Instruction 1: Summarize the reflection on seeing in two sentences.
Instruction 2: In the reflection on seeing, what are all the things besides a pen that the object is said to be in a particular use?
Instruction 3:
Do the following statements agree with the reflection on seeing? Answer yes or no for each, quoting the words that decide it.
(a) A dog that plays with the object treats it as a toy.
(b) The writer says they fully understand quantum physics.
(c) Things have an absolute, intrinsic identity of their own.

Extracted text:
= = = =

We never see anything completely…. We never see a tree. We see the tree through the image that we have of it, the concept of that tree; but the concept, the knowledge, the experience, is entirely different from the actual tree.
—J. Krishnamurti
Oh, boy, this is a hard one. Our minds tell us that what we’re seeing is actually what it is. We mostly believe that the way we see things is the reality of them. Even when we recognize that we’re not certain of something, we usually think we know what the range of options is, or at least what the nature and boundaries of our uncertainty are. But as Krishnamurti, as well as many others, points out, that is not entirely true.
Here is a classic illustration—If we ask most human beings what this is--
they’ll identify it as a pen, and of course, to an extent they’ll be right. But if we throw it on the floor and a dog picks it up, throws it, chases it, buries it, to the dog it’s not a pen, but a toy. And if we stick it in the hinge of a door that keeps closing on its own, it’s not a pen, but a doorstop. And if we press it down on a piece of paper and use a pencil against it to draw a straight line, it’s not a pen, but a straightedge. One might say, “yeah, but actually it is just a pen, and a pen has many uses.” Yes, one could say that, but then why don’t we say it’s a toy that has many uses, one of which is as a pen? I get that for humans, the most common usage for that item is as a pen, and humans speak in human language, so it makes sense to us to call it a pen, even though we know that in some contexts, it serves as something else. If we look really deeply into this object, and beyond that to everything in our world, we discover that things only are what we see them as—they have no absolute, intrinsic identity of their own. We can know what something is in a particular context, and of course that’s essential to navigating the material world and relating to others, so thank goodness for that capacity. But that knowledge is limited to that particular context. It’s like the physics of Newton being true in the physical world we interact with on a daily basis, but it breaking down at the level of Einstein’s relativity and at the quantum level. And while I certainly don’t fully understand this, I’m pretty sure quantum physics and related fields are recognizing more and more that matter is not what we see it as.

= = = =

Records supplied:
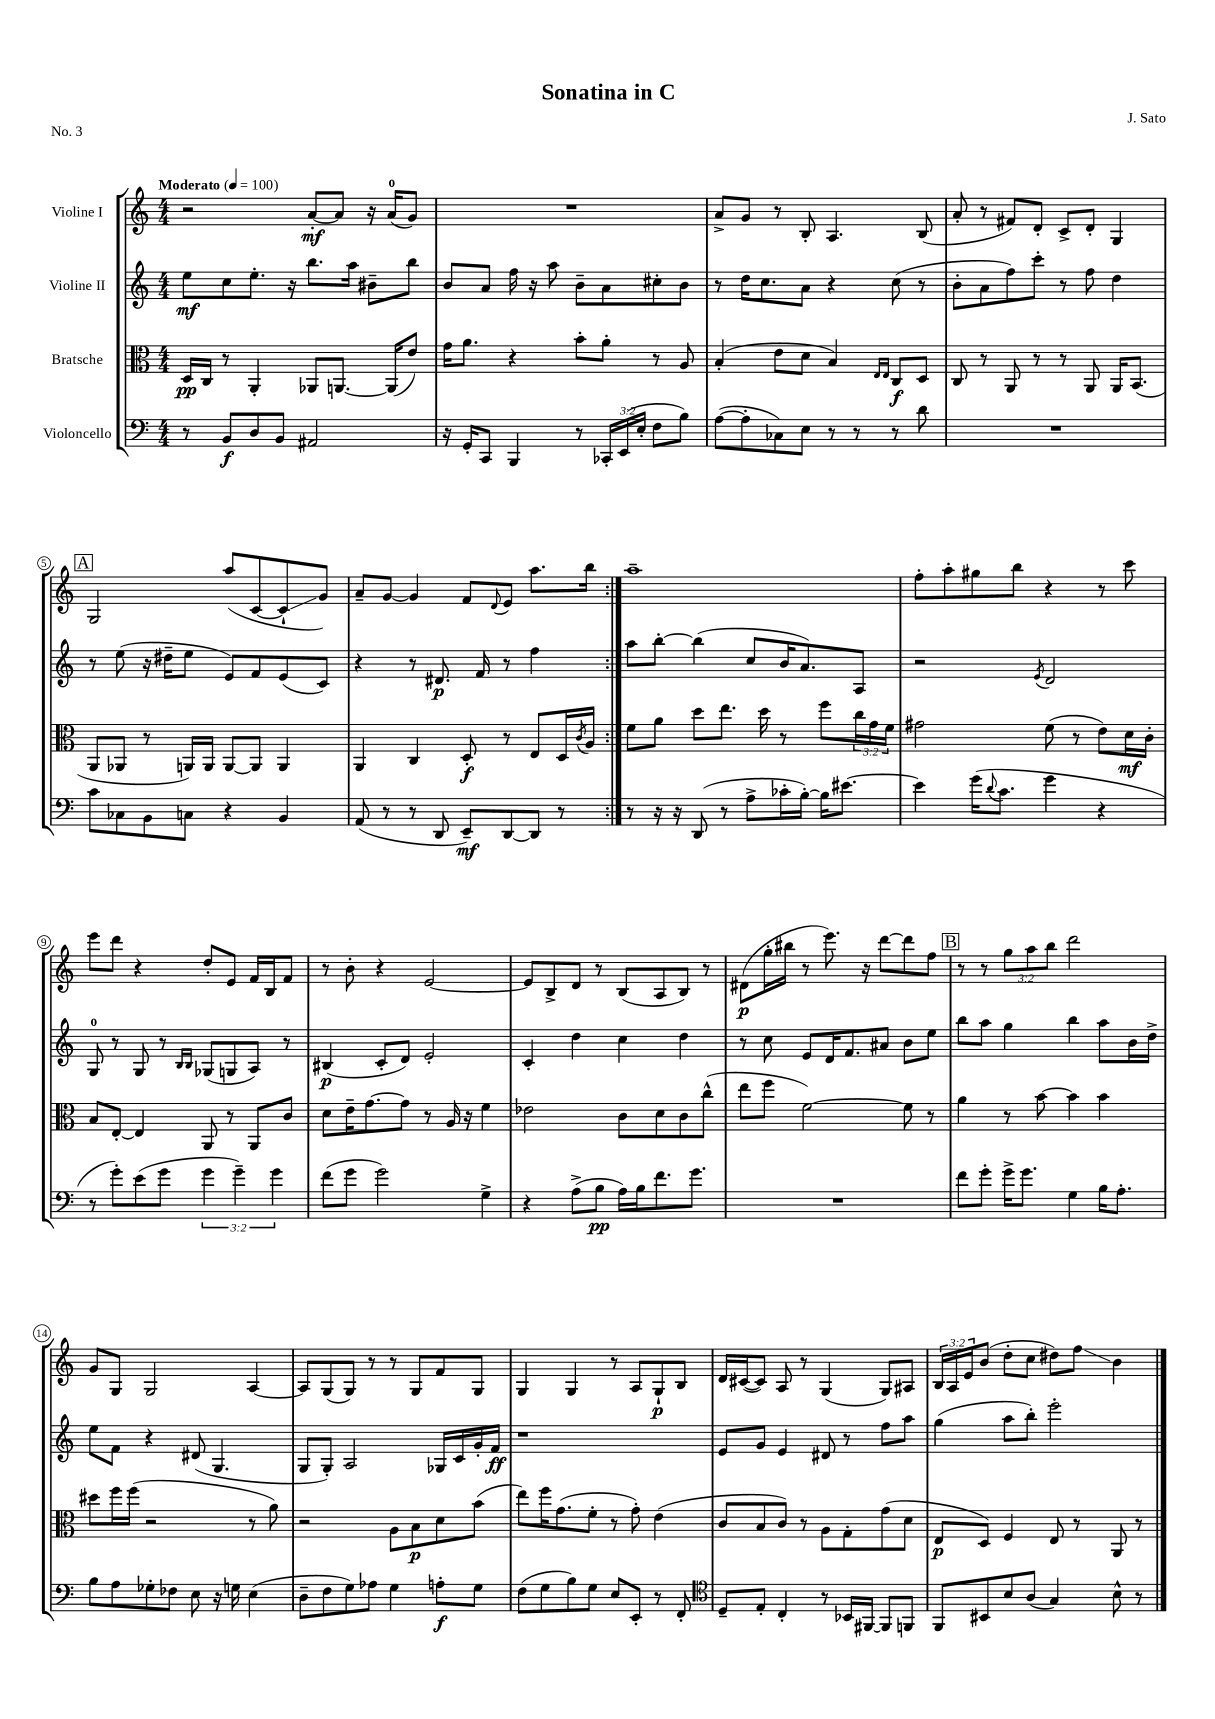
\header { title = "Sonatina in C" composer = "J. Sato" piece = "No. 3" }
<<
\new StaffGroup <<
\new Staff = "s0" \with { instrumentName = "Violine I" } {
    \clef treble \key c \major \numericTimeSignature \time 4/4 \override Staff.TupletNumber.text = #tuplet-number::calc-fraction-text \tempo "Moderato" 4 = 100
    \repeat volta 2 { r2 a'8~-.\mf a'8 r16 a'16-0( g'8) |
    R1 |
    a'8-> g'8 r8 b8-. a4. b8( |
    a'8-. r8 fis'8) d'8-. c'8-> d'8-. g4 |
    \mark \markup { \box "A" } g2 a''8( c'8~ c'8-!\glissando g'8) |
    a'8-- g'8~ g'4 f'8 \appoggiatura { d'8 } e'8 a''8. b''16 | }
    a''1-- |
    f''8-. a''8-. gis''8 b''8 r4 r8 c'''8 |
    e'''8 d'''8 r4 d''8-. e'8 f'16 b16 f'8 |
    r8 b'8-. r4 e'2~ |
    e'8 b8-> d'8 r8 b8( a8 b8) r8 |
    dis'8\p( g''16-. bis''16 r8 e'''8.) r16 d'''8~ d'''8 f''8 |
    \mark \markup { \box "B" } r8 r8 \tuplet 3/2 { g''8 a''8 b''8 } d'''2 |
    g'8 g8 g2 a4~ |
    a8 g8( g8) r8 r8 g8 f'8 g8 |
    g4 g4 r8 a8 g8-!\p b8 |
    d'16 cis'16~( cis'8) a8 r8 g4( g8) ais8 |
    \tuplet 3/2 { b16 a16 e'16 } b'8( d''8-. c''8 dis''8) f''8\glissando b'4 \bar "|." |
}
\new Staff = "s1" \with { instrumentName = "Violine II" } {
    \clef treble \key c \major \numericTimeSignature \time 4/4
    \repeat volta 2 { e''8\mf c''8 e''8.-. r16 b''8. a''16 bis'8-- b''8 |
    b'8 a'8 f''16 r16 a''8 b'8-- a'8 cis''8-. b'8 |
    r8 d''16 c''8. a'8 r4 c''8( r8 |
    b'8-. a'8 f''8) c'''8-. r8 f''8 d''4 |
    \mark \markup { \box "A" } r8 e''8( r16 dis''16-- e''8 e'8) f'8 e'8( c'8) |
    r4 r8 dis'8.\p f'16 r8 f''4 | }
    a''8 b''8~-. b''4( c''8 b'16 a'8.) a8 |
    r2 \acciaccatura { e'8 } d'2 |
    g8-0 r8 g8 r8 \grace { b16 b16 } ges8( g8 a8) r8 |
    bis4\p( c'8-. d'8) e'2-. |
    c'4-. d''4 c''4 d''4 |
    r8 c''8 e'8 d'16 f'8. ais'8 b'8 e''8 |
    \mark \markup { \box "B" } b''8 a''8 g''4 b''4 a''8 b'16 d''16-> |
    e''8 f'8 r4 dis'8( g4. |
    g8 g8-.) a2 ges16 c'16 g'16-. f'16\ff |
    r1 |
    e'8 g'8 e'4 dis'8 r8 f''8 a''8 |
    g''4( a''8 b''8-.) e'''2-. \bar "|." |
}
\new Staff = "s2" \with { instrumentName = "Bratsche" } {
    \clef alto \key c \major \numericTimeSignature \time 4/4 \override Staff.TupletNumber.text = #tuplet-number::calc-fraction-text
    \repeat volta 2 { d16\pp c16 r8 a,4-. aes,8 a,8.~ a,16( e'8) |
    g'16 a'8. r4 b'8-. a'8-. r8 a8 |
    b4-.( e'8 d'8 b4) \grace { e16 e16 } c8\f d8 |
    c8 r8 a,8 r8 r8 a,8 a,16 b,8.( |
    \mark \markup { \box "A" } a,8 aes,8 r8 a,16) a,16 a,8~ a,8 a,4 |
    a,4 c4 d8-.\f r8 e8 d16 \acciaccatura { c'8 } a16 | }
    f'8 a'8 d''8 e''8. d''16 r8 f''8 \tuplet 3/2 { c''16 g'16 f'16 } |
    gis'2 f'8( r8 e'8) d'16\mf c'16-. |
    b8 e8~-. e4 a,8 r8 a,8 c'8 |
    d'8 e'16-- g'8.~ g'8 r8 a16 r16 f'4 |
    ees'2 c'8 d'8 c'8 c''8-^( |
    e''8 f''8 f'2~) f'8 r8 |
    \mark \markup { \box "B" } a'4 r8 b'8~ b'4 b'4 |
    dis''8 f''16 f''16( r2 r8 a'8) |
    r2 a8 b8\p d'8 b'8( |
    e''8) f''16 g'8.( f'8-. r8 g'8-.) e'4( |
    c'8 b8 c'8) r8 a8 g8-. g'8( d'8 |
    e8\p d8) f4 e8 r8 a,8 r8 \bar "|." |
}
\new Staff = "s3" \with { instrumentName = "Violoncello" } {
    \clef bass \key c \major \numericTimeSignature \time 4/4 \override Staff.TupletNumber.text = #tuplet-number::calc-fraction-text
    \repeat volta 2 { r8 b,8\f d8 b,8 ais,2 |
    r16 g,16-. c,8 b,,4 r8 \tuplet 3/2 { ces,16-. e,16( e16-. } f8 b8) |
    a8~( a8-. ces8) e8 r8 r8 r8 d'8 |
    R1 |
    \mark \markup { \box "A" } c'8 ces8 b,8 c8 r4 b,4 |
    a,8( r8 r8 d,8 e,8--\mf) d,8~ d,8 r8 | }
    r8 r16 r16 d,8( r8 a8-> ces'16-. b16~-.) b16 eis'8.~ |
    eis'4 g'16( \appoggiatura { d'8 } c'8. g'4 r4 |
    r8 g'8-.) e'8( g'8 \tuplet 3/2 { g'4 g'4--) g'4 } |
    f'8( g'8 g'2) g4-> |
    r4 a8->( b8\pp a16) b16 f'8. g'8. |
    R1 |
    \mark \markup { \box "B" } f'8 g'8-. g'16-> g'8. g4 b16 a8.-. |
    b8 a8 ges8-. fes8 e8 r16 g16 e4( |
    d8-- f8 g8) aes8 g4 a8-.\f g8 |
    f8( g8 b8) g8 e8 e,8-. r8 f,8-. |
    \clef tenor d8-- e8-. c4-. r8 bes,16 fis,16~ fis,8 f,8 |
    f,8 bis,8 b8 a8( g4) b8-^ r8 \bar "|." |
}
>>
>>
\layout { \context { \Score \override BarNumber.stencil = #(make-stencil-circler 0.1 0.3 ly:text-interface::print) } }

= = = =

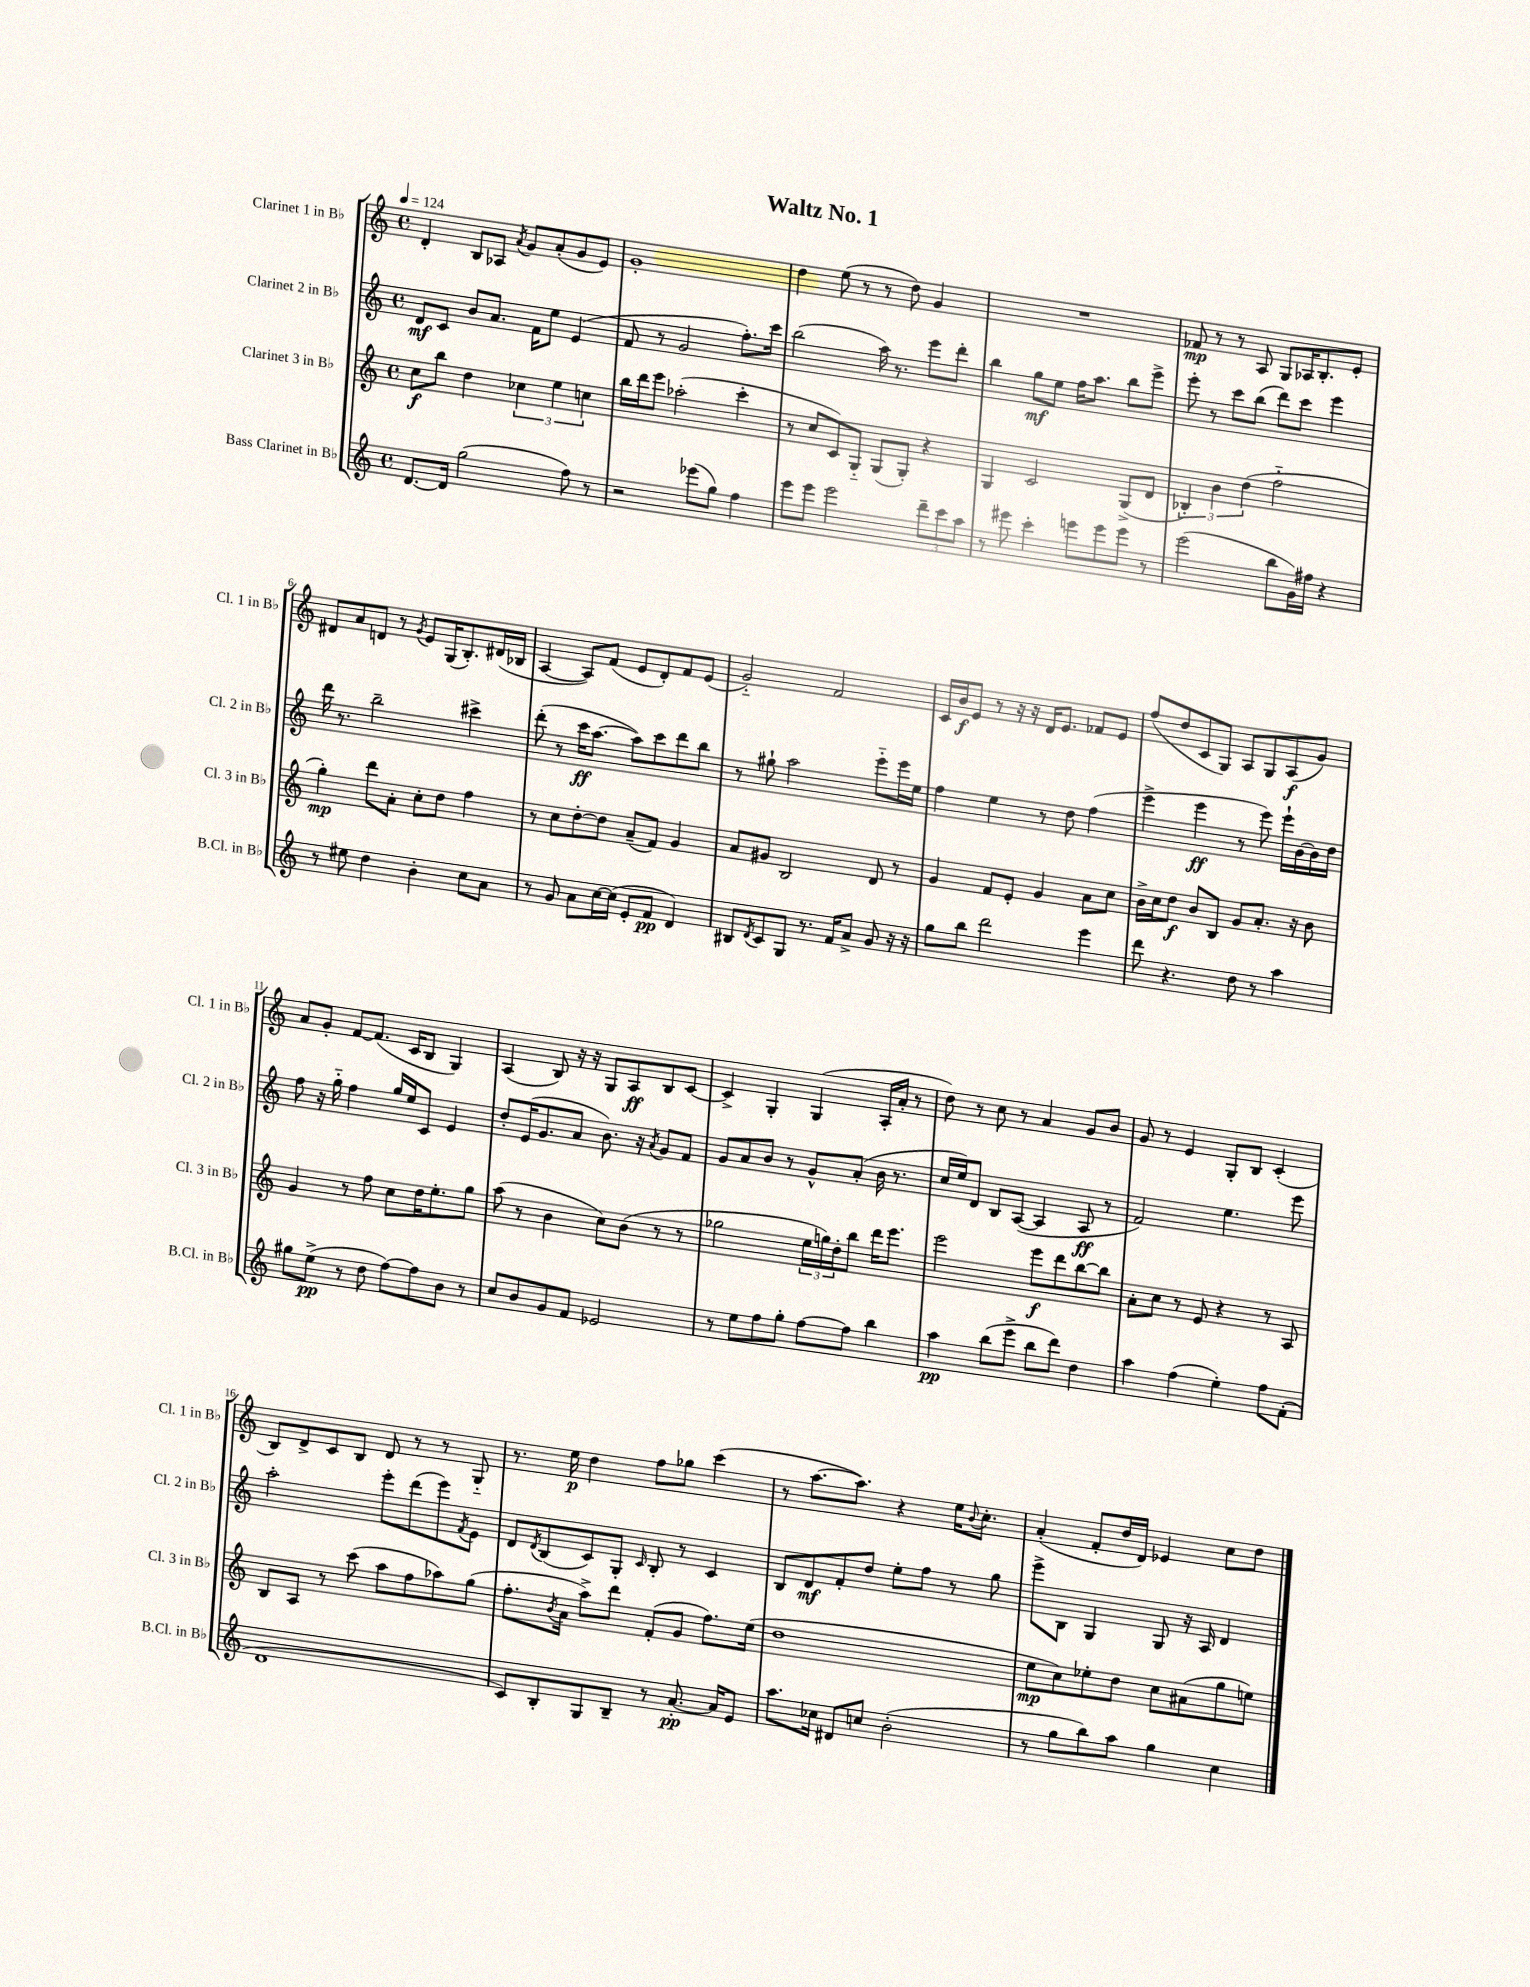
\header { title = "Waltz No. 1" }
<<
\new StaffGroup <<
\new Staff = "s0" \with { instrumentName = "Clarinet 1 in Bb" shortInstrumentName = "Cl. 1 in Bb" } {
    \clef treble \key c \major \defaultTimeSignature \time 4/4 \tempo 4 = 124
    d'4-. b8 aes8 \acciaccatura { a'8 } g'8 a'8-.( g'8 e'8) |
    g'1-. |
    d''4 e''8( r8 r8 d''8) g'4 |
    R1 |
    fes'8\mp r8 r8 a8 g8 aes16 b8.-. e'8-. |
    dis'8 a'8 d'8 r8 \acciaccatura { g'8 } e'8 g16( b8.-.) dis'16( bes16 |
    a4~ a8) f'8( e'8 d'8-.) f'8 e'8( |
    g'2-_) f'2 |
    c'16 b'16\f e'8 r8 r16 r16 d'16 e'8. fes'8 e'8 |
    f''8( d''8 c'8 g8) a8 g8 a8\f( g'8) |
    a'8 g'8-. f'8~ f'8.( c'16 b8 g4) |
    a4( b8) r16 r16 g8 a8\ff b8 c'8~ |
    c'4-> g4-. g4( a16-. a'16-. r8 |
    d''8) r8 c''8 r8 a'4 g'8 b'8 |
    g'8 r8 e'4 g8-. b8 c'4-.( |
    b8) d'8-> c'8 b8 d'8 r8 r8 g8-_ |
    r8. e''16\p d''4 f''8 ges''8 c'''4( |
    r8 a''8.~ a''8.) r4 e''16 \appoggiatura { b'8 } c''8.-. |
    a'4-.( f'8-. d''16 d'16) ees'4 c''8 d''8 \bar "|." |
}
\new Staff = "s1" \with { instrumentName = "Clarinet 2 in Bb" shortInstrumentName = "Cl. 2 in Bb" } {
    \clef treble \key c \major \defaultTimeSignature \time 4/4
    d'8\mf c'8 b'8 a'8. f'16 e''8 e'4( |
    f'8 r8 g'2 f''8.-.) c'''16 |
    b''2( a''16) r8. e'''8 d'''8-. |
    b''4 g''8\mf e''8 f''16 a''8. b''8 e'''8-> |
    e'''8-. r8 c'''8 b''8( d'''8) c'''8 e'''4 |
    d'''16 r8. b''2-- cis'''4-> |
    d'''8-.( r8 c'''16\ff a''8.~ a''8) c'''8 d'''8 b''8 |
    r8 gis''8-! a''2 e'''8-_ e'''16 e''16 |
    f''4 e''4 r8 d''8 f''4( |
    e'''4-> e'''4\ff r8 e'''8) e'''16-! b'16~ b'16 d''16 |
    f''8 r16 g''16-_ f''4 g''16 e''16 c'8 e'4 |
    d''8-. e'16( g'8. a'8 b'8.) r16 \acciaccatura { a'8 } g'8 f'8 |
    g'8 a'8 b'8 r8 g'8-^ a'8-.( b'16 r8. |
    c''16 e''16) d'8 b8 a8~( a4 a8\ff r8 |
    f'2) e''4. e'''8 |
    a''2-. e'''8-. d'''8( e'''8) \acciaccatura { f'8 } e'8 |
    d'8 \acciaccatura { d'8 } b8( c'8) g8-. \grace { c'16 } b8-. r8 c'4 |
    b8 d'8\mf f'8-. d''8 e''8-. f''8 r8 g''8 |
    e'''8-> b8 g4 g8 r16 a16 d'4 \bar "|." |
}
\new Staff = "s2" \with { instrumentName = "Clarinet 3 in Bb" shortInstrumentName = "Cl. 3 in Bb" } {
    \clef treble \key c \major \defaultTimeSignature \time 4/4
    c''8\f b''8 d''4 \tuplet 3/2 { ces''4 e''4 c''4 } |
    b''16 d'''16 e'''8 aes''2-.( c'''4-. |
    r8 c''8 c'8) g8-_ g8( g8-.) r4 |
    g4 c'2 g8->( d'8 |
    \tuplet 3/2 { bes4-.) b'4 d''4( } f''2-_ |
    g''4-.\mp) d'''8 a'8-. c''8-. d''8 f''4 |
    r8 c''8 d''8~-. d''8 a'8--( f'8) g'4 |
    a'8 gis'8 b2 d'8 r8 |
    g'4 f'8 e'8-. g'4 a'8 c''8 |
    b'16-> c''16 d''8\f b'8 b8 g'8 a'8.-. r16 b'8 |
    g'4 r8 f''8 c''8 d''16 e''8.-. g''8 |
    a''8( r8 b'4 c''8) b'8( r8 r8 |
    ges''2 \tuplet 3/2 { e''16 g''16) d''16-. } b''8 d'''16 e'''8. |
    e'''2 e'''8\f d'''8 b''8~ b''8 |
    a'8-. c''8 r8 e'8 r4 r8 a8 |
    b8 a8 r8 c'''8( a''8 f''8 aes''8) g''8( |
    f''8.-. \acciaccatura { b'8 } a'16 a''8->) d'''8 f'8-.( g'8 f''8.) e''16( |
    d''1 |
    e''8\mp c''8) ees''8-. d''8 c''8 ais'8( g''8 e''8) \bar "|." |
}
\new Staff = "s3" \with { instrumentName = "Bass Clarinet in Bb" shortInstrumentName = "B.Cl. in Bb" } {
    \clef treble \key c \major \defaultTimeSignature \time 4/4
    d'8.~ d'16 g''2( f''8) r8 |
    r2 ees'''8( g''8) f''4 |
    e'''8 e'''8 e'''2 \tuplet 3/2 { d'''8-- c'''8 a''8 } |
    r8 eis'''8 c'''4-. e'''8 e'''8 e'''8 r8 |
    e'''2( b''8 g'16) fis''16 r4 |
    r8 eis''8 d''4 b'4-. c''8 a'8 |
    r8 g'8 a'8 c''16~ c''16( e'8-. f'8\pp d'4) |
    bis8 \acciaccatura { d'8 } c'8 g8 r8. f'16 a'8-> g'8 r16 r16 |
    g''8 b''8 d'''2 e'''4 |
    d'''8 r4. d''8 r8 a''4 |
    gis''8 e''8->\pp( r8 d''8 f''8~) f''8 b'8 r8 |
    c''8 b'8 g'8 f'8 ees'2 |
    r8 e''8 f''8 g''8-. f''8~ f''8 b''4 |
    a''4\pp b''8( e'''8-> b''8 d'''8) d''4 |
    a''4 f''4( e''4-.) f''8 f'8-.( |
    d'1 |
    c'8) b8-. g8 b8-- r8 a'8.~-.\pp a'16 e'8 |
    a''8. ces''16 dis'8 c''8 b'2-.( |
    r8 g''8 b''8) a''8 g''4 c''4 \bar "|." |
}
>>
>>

= = = =

Problem solution 1: Drawing on a Krishnamurti quotation, the reflection argues that we see things through our concept of them rather than as they actually are. Using a pen that can serve as a toy, a doorstop, or a straightedge, it concludes that things only are what we see them as, and that our knowledge of what something is holds only within a particular context.

Problem solution 2:
- A toy (to a dog that throws, chases, and buries it)
- A doorstop (stuck in the hinge of a door that keeps closing)
- A straightedge (used to draw a straight line with a pencil)

Problem solution 3:
(a) Yes: "to the dog it’s not a pen, but a toy"
(b) No: "while I certainly don’t fully understand this"
(c) No: "they have no absolute, intrinsic identity of their own"